Distribution of CD4⁺ lymphocytes and CD25⁺ cells within airway mucosa of HDM-challenged rhesus monkeys. CD3⁺/CD4⁺ lymphocytes and CD25⁺ cells were quantitated by immunofluorescence staining of trachea and left caudal lobe sections obtained from HDM-challenged monkeys. Tr, P1, P2, M1, M2, and RB represent cryosections obtained from tissue blocks of trachea and regions progressively representing the most proximal (P1) to distal (RB) intrapulmonary airways of the lobe. Columns represent the average volume ± SE of CD3⁺/CD4⁺ or CD25⁺ staining cells (mm³) with respect to the surface area of basal lamina (mm²). FA, filtered air control; HDM, house dust mite-challenged; RB, respiratory bronchiole. (a) CD25⁺ immunofluorescence staining of a mid-level intrapulmonary airway (M1) from a representative HDM monkey. The dotted line defines the basement membrane of the region; the epithelium is above the line, and the interstitium is below the line. Arrows point to three CD25⁺ cells (green) within the epithelium. Bar=10 μm. (b) Control staining of an adjacent section using an FITC-conjugated mouse IgG₁ isotype control.

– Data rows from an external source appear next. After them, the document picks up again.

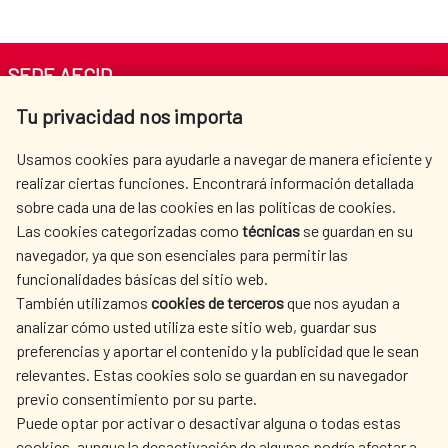
SEDE AECID
Tu privacidad nos importa
Av. Reyes Católicos 4 - 28040 Madrid
Tel. +34 900 20 30 54​​​​​​​
Usamos cookies para ayudarle a navegar de manera eficiente y
centro.informacion@aecid.es
realizar ciertas funciones. Encontrará información detallada
sobre cada una de las cookies en las políticas de cookies.
Las cookies categorizadas como
técnicas
se guardan en su
LA AECID
DÓNDE COOPERAMOS
navegador, ya que son esenciales para permitir las
ACCIÓN HUMANITARIA
SALA DE PRENSA
funcionalidades básicas del sitio web.
CULTURA Y CIENCIA
BIBLIOTECA
También utilizamos
cookies de terceros
que nos ayudan a
analizar cómo usted utiliza este sitio web, guardar sus
preferencias y aportar el contenido y la publicidad que le sean
relevantes. Estas cookies solo se guardan en su navegador
previo consentimiento por su parte.
Puede optar por activar o desactivar alguna o todas estas
NUESTRAS REDES SOCIALES
cookies, aunque la desactivación de algunas podría afectar a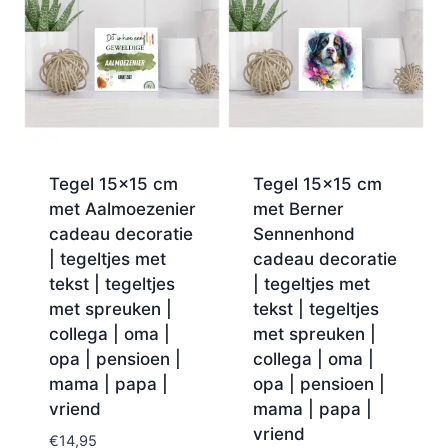
Tegel 15×15 cm
Tegel 15×15 cm
met Aalmoezenier
met Berner
cadeau decoratie
Sennenhond
| tegeltjes met
cadeau decoratie
tekst | tegeltjes
| tegeltjes met
met spreuken |
tekst | tegeltjes
collega | oma |
met spreuken |
opa | pensioen |
collega | oma |
mama | papa |
opa | pensioen |
vriend
mama | papa |
vriend
€
14,95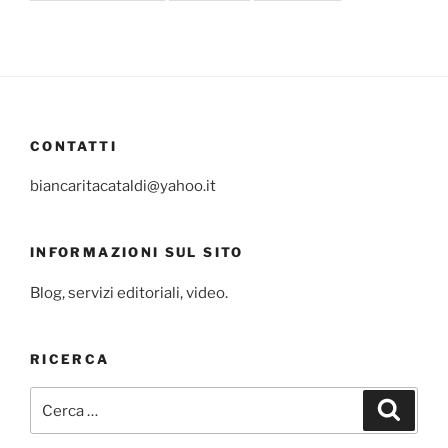
CONTATTI
biancaritacataldi@yahoo.it
INFORMAZIONI SUL SITO
Blog, servizi editoriali, video.
RICERCA
Cerca:
Cerca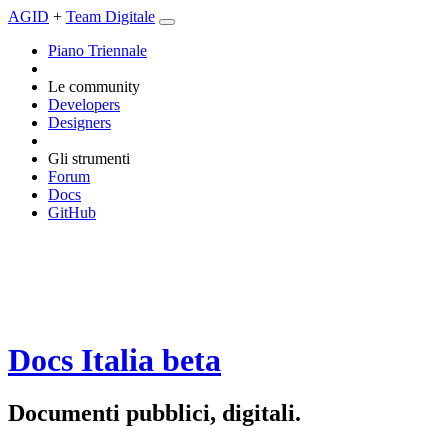
AGID
+
Team Digitale
Piano Triennale
Le community
Developers
Designers
Gli strumenti
Forum
Docs
GitHub
Docs Italia
beta
Documenti pubblici, digitali.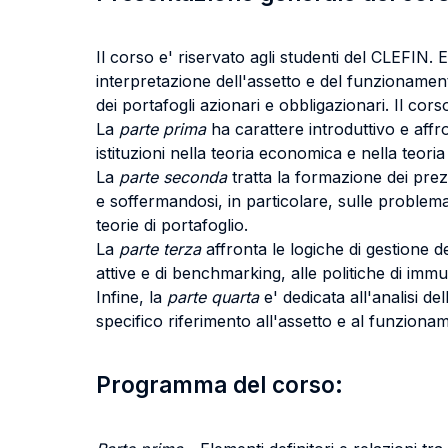
Il corso e' riservato agli studenti del CLEFIN. E
interpretazione dell'assetto e del funzionament
dei portafogli azionari e obbligazionari. Il corso
La
parte prima
ha carattere introduttivo e affro
istituzioni nella teoria economica e nella teoria 
La
parte seconda
tratta la formazione dei prezz
e soffermandosi, in particolare, sulle problemati
teorie di portafoglio.
La
parte terza
affronta le logiche di gestione de
attive e di benchmarking, alle politiche di imm
Infine, la
parte quarta
e' dedicata all'analisi de
specifico riferimento all'assetto e al funzioname
Programma del corso: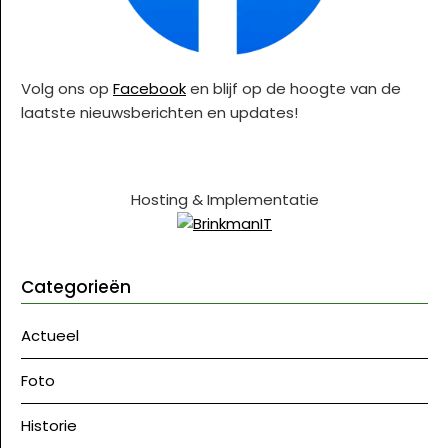
Volg ons op
Facebook
en blijf op de hoogte van de
laatste nieuwsberichten en updates!
Hosting & Implementatie
Categorieën
Actueel
Foto
Historie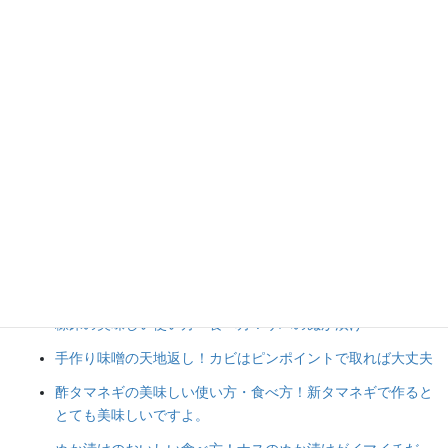
人気の投稿とページ
味噌の原材料に「酒精」と書かれていて気になったことはあ
りませんか？
醤油仕込みの白いカビについて
にんにく青唐辛子味噌のおいしい食べ方！ナスとピーマンと
タマネギ炒め
ぬか床の足し糠のやり方｜新鮮な生糠でおいしいぬか床を育
てよう！
糠床の美味しい使い方・食べ方！サバのぬか漬け
手作り味噌の天地返し！カビはピンポイントで取れば大丈夫
酢タマネギの美味しい使い方・食べ方！新タマネギで作ると
とても美味しいですよ。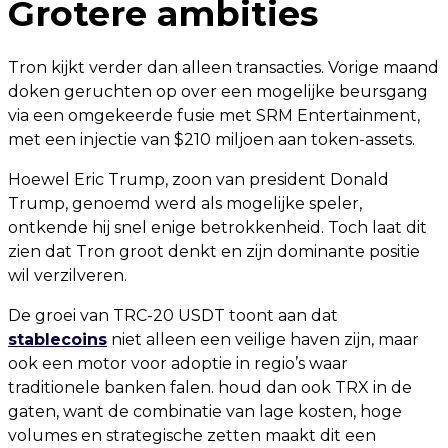
Grotere ambities
Tron kijkt verder dan alleen transacties. Vorige maand
doken geruchten op over een mogelijke beursgang
via een omgekeerde fusie met SRM Entertainment,
met een injectie van $210 miljoen aan token-assets.
Hoewel Eric Trump, zoon van president Donald
Trump, genoemd werd als mogelijke speler,
ontkende hij snel enige betrokkenheid. Toch laat dit
zien dat Tron groot denkt en zijn dominante positie
wil verzilveren.
De groei van TRC-20 USDT toont aan dat
stablecoins
niet alleen een veilige haven zijn, maar
ook een motor voor adoptie in regio’s waar
traditionele banken falen. houd dan ook TRX in de
gaten, want de combinatie van lage kosten, hoge
volumes en strategische zetten maakt dit een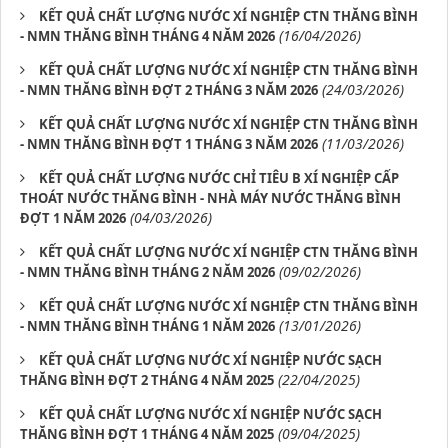
KẾT QUẢ CHẤT LƯỢNG NƯỚC XÍ NGHIỆP CTN THĂNG BÌNH
(16/04/2026)
- NMN THĂNG BÌNH THÁNG 4 NĂM 2026
KẾT QUẢ CHẤT LƯỢNG NƯỚC XÍ NGHIỆP CTN THĂNG BÌNH
(24/03/2026)
- NMN THĂNG BÌNH ĐỢT 2 THÁNG 3 NĂM 2026
KẾT QUẢ CHẤT LƯỢNG NƯỚC XÍ NGHIỆP CTN THĂNG BÌNH
(11/03/2026)
- NMN THĂNG BÌNH ĐỢT 1 THÁNG 3 NĂM 2026
KẾT QUẢ CHẤT LƯỢNG NƯỚC CHỈ TIÊU B XÍ NGHIỆP CẤP
THOÁT NƯỚC THĂNG BÌNH - NHÀ MÁY NƯỚC THĂNG BÌNH
(04/03/2026)
ĐỢT 1 NĂM 2026
KẾT QUẢ CHẤT LƯỢNG NƯỚC XÍ NGHIỆP CTN THĂNG BÌNH
(09/02/2026)
- NMN THĂNG BÌNH THÁNG 2 NĂM 2026
KẾT QUẢ CHẤT LƯỢNG NƯỚC XÍ NGHIỆP CTN THĂNG BÌNH
(13/01/2026)
- NMN THĂNG BÌNH THÁNG 1 NĂM 2026
KẾT QUẢ CHẤT LƯỢNG NƯỚC XÍ NGHIỆP NƯỚC SẠCH
(22/04/2025)
THĂNG BÌNH ĐỢT 2 THÁNG 4 NĂM 2025
KẾT QUẢ CHẤT LƯỢNG NƯỚC XÍ NGHIỆP NƯỚC SẠCH
(09/04/2025)
THĂNG BÌNH ĐỢT 1 THÁNG 4 NĂM 2025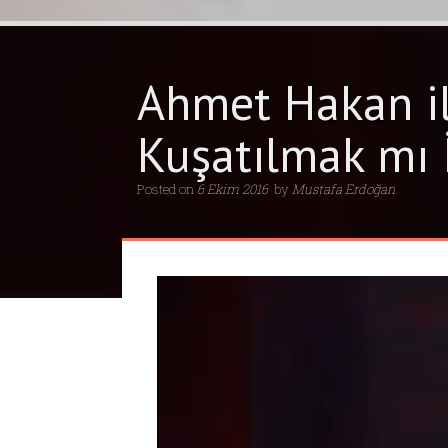
Ahmet Hakan il
Kuşatılmak mı 
Posted on
6 Ekim 2016
by
Mustafa Erdoğan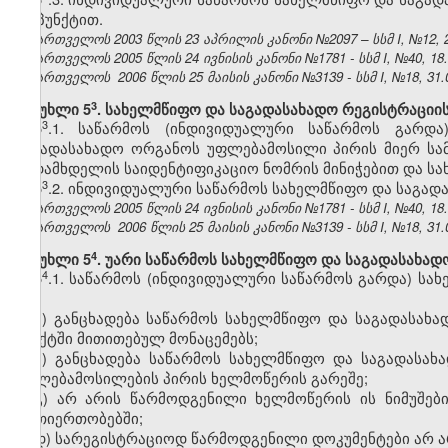
1
.5 პუნქტით.
საქართველოს 2003 წლის 23 აპრილის კანონი №2097 – სსმ I, №12, 21.
საქართველოს 2005 წლის 24 ივნისის კანონი №1781 - სსმ I, №40, 18.0
საქართველოს 2006 წლის 25 მაისის კანონი №3139 - სსმ I, №18, 31.05
​3
მუხლი 5
. სახელმწიფო და საგადასახადო რეგისტრაციის
​3
5
.1. საწარმოს (ინდივიდუალური საწარმოს გარდ
საგადასახადო ორგანოს უფლებამოსილი პირის მიერ სამ
გადამხდელის საიდენტიფიკაციო ნომრის მინიჭებით და სა
​3
5
.2. ინდივიდუალური საწარმოს სახელმწიფო და საგადა
საქართველოს 2005 წლის 24 ივნისის კანონი №1781 - სსმ I, №40, 18.0
საქართველოს 2006 წლის 25 მაისის კანონი №3139 - სსმ I, №18, 31.0
​4
მუხლი 5
. უარი საწარმოს სახელმწიფო და საგადასახად
​4
5
.1. საწარმოს (ინდივიდუალური საწარმოს გარდა) სა
თუ:
ა) განცხადება საწარმოს სახელმწიფო და საგადასახად
პუნქტში მითითებულ მონაცემებს;
ბ) განცხადება საწარმოს სახელმწიფო და საგადასა
უფლებამოსილების პირის ხელმოწერის გარეშე;
გ) არ არის წარმოდგენილი ხელმოწერის ის ნიმუშები
ურთიერთობებში;
დ) სარეგისტრაციოდ წარმოდგენილი დოკუმენტები არ ა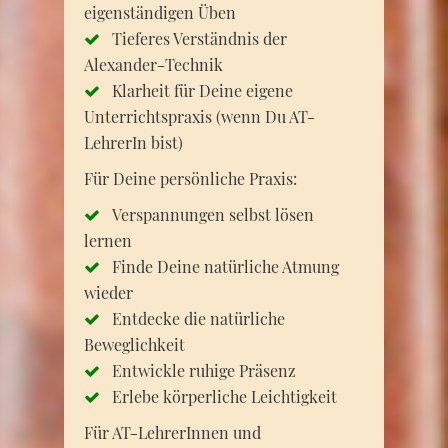
eigenständigen Üben
Tieferes Verständnis der
Alexander-Technik
Klarheit für Deine eigene
Unterrichtspraxis (wenn Du AT-
LehrerIn bist)
Für Deine persönliche Praxis:
Verspannungen selbst lösen
lernen
Finde Deine natürliche Atmung
wieder
Entdecke die natürliche
Beweglichkeit
Entwickle ruhige Präsenz
Erlebe körperliche Leichtigkeit
Für AT-LehrerInnen und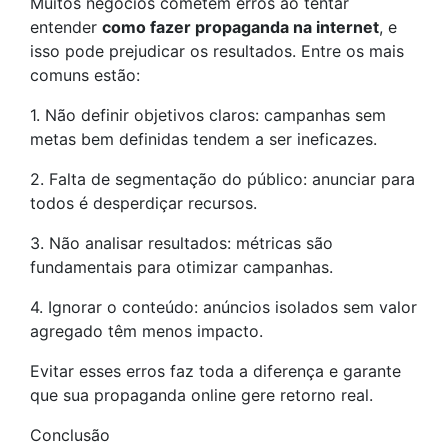
Muitos negócios cometem erros ao tentar
entender
como fazer propaganda na internet
, e
isso pode prejudicar os resultados. Entre os mais
comuns estão:
1. Não definir objetivos claros: campanhas sem
metas bem definidas tendem a ser ineficazes.
2. Falta de segmentação do público: anunciar para
todos é desperdiçar recursos.
3. Não analisar resultados: métricas são
fundamentais para otimizar campanhas.
4. Ignorar o conteúdo: anúncios isolados sem valor
agregado têm menos impacto.
Evitar esses erros faz toda a diferença e garante
que sua propaganda online gere retorno real.
Conclusão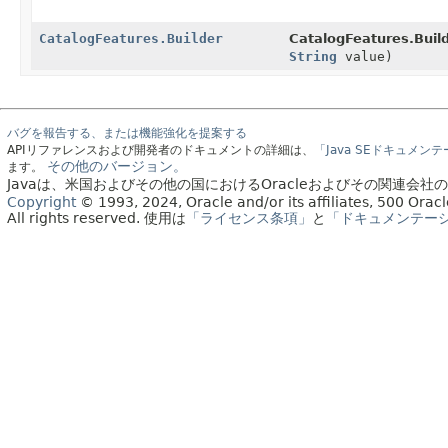
CatalogFeatures.Builder
CatalogFeatures.Build
String
value)
バグを報告する、または機能強化を提案する
APIリファレンスおよび開発者のドキュメントの詳細は、
「Java SEドキュメン
その他のバージョン。
ます。
Javaは、米国およびその他の国におけるOracleおよびその関連会
Copyright
© 1993, 2024, Oracle and/or its affiliates, 500 Or
All rights reserved.
使用は
「ライセンス条項」
と
「ドキュメンテー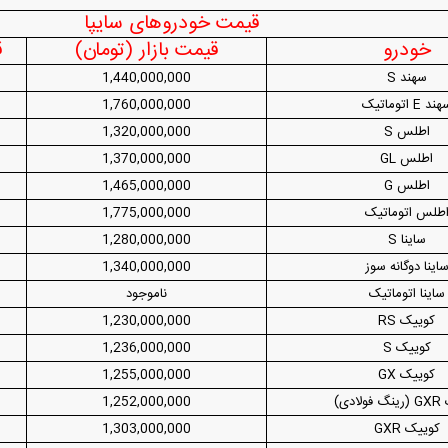
قیمت خودروهای سایپا
خودرو
قیمت بازار (تومان)
ق
دید شد/ اولین
هجوم خودروسازان چینی به اروپا؛ آیا
واردات خودرو از منطق
سهند S
1,440,000,000
 سیاسی + جدول
کارخانه‌های بحران‌زده نجات پیدا می‌کنند؟
داغی که بازار خودرو ر
ند E اتوماتیک
1,760,000,000
اطلس S
1,320,000,000
اطلس GL
1,370,000,000
اطلس G
1,465,000,000
طلس اتوماتیک
1,775,000,000
ساینا S
1,280,000,000
اینا دوگانه سوز
1,340,000,000
ساینا اتوماتیک
ناموجود
فند؛ قدرت تهدید
رونمایی از پوکو M ۸ پاور با باتری ۸۰۰۰
کوییک RS
1,230,000,000
 است؟
میلی‌آمپرساعتی
رونمای
کوییک S
1,236,000,000
کوییک GX
1,255,000,000
ادی)
1,252,000,000
کوییک GXR
1,303,000,000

Bar=10 μm. (c) Abundance of CD3⁺/CD4⁺ fluorescence double-positive lymphocytes within the epithelial compartment of conducting airways. *P=0.07 by analysis of variance (treatment effect). (d) Abundance of CD3⁺/CD4⁺ fluorescence double-positive lymphocytes within the interstitial compartment of conducting airways. *P=0.0007 by analysis of variance (block effect); **P=0.0037 by analysis of variance (treatment effect). (e) Abundance of CD25⁺ cells within the epithelial compartment of conducting airways. *P=0.0044 by analysis of variance (treatment effect). (f) Abundance of CD25⁺ cells within the interstitial compartment of conducting airways. *P=0.0818 by analysis of variance (treatment effect).